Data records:
----
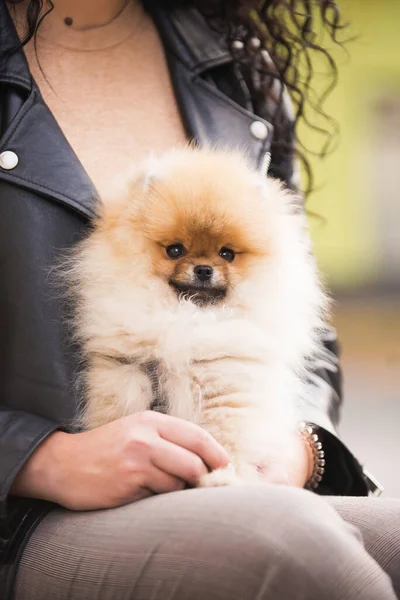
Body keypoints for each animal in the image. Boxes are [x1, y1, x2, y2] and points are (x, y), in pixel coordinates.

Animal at [68, 145, 324, 488]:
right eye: (175, 250)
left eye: (227, 254)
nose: (203, 269)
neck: (188, 315)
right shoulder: (125, 369)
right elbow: (120, 413)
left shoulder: (225, 381)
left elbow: (224, 439)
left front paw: (223, 477)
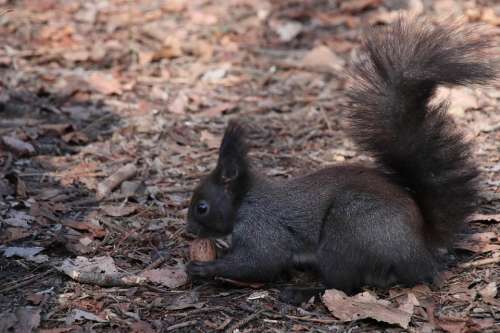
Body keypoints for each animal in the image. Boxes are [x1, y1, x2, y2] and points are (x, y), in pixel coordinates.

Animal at [185, 16, 496, 300]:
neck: (244, 200)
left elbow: (259, 262)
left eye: (202, 207)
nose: (189, 230)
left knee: (342, 284)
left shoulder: (263, 229)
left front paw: (205, 268)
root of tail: (421, 248)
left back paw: (301, 292)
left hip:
----
» **THE PROBLEM**
The preceding entries should be duplicated word for word; no picture belongs in the copy.

» **SOLUTION FOR THIS PROBLEM**
Body keypoints for each animal in the image. Boxes are [x1, y1, x2, y2] and points are (x, y), in pixel coordinates.

Animal at [68, 145, 324, 488]:
right eye: (175, 250)
left eye: (227, 254)
nose: (203, 269)
neck: (188, 315)
right shoulder: (125, 369)
right elbow: (120, 413)
left shoulder: (225, 381)
left elbow: (224, 439)
left front paw: (223, 477)
Body keypoints for each animal in the image. Boxes are [x1, y1, x2, y2] and points are (x, y), in pixel coordinates.

Animal at [185, 16, 496, 300]:
neck: (244, 200)
left elbow: (259, 262)
left eye: (202, 207)
nose: (189, 230)
left knee: (342, 284)
left shoulder: (263, 229)
left front paw: (205, 268)
root of tail: (421, 248)
left back paw: (301, 292)
left hip:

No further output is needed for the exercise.